Saturday, June 29, 2013

Book Review 288: The Book of Genesis: A Biography

THE BOOK OF GENESIS: A Biography, by Ronald Hendel. 287 pages, Princeton, $24.95

Ronald Hendel’s “biography” of Genesis, the latest volume in the worthy Lives of Great Religious Books series, is good as far as it goes. Which is not nearly far enough.

He portrays the career of the scripture as a struggle to establish figural (hidden) interpretation or real (literal)readings, with real coming out on top, two ways.

The Higher Criticism (which he calls German scholarship) taught people like Hendel to read the book as if it were any other, non-scriptural text, written by humans and understandable with common methods; or the Fundamentalists, who treat it as literal but divine and therefore inerrant, so that its contradictions have to be explained away.

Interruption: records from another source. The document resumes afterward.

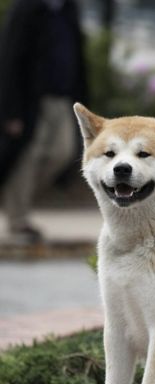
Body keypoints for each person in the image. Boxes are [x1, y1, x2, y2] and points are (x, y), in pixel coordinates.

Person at [0, 0, 87, 243]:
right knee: (28, 155)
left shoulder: (68, 10)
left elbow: (77, 60)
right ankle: (18, 219)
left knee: (64, 152)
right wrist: (11, 112)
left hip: (63, 99)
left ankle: (15, 200)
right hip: (31, 101)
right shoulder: (26, 9)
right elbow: (9, 60)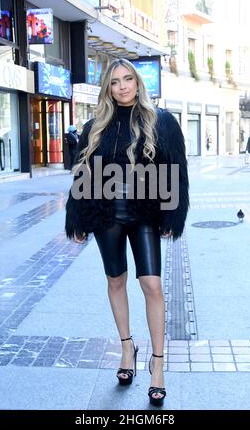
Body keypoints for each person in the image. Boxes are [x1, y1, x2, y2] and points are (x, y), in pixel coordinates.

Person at [65, 58, 189, 407]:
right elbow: (82, 173)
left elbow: (176, 170)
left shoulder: (160, 121)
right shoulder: (95, 126)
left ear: (138, 83)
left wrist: (172, 214)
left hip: (145, 211)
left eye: (128, 79)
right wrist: (77, 217)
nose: (122, 86)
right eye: (115, 82)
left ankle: (158, 364)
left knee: (151, 284)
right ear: (107, 88)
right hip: (106, 213)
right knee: (116, 279)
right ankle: (126, 348)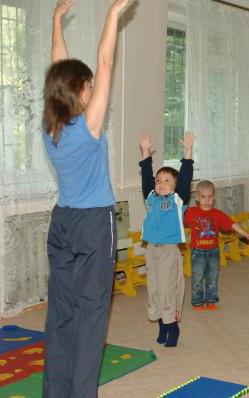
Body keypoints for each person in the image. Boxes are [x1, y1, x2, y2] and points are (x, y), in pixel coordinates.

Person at [42, 0, 131, 396]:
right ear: (80, 92)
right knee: (92, 315)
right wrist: (113, 15)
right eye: (89, 85)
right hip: (94, 225)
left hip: (61, 224)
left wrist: (56, 20)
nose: (95, 86)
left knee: (61, 314)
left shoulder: (51, 126)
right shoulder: (88, 127)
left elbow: (56, 71)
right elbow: (106, 62)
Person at [139, 132, 195, 348]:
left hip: (169, 251)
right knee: (153, 288)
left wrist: (187, 152)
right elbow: (146, 177)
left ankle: (172, 327)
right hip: (151, 249)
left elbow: (186, 176)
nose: (161, 183)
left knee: (167, 289)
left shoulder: (177, 199)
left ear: (174, 185)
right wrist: (145, 153)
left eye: (167, 180)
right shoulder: (151, 197)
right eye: (159, 180)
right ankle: (162, 324)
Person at [184, 180, 249, 311]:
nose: (207, 200)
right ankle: (197, 302)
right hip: (197, 252)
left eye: (210, 196)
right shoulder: (191, 212)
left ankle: (211, 300)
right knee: (197, 278)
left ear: (214, 197)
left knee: (212, 277)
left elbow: (232, 224)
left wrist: (245, 234)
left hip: (213, 252)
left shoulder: (217, 214)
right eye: (203, 197)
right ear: (196, 197)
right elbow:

He attributes this outcome to Luther, Galileo and Spinoza and the like. For the first two thousand years or so, the figural, allegorical or allusive interpretation, partly Platonic, was supreme.

“Modern biblical scholarship argues that much of the history of the interpretation of Genesis is a history of error.” Nevertheless, following Erich Auerbach, he finds Genesis, with its unique (for its time) approach to creation the bedrock of western culture and not Homer, the other contender.

Of course, there was no western culture at the time of writing (or editing), nor does Hendel comment on the notion that Genesis, a Semitic book, stands oddly as the foundation of western culture. So, perhaps, it does, but then how western was western culture in the  period? Not very, you might think.

In fact, it seems that western culture may have been created not out of but by destroying the meaning of Genesis as its writers intended it to be.

In any event, Hendel’s deeply informed sketch flies at a very abstract level, considering what literary folks thought about Genesis.

The book has had and still has another life, more visceral, and I would argue that no marks on sheepskin have caused more misery than Genesis. Hendel entirely ignores the common or garden variety life of Genesis, as used by lawyers, priests, despots and power-mad sadists of every era (ours included), though he does mention that Bruno was burnt for dissing the conventional view of it and Galileo was threatened with torture and execution.

It would have been handsome if Hendel had at least spared a paragraph for all the victims of Genesis, since he finds space to report how Dickenson and Kafka used the book, surely among the least significant uses of Genesis in its long history.

He is no Fundie himself, quoting Professor Mark Noll (in “The Civil War as a Theological Crisis”) at length and approvingly, and Noll is worth quoting here, too:

“the Civil War . . . effectively handed the business of the theologians over to the generals to decide by ordeal what the Bible meant. As things worked out, military coercion determined that, at least for the purposes of American public policy, the Bible did not support slavery. [This verdict], though never self-consciously adopted by all Americans in all circumstances, has been followed since the Civil War. That course is an implicit national agreement not to base public policy of any consequence on interpretations of Scripture.”

Need I add that, to the limited extent that the Republican Party ever acquiesced in this view, it is no longer the case?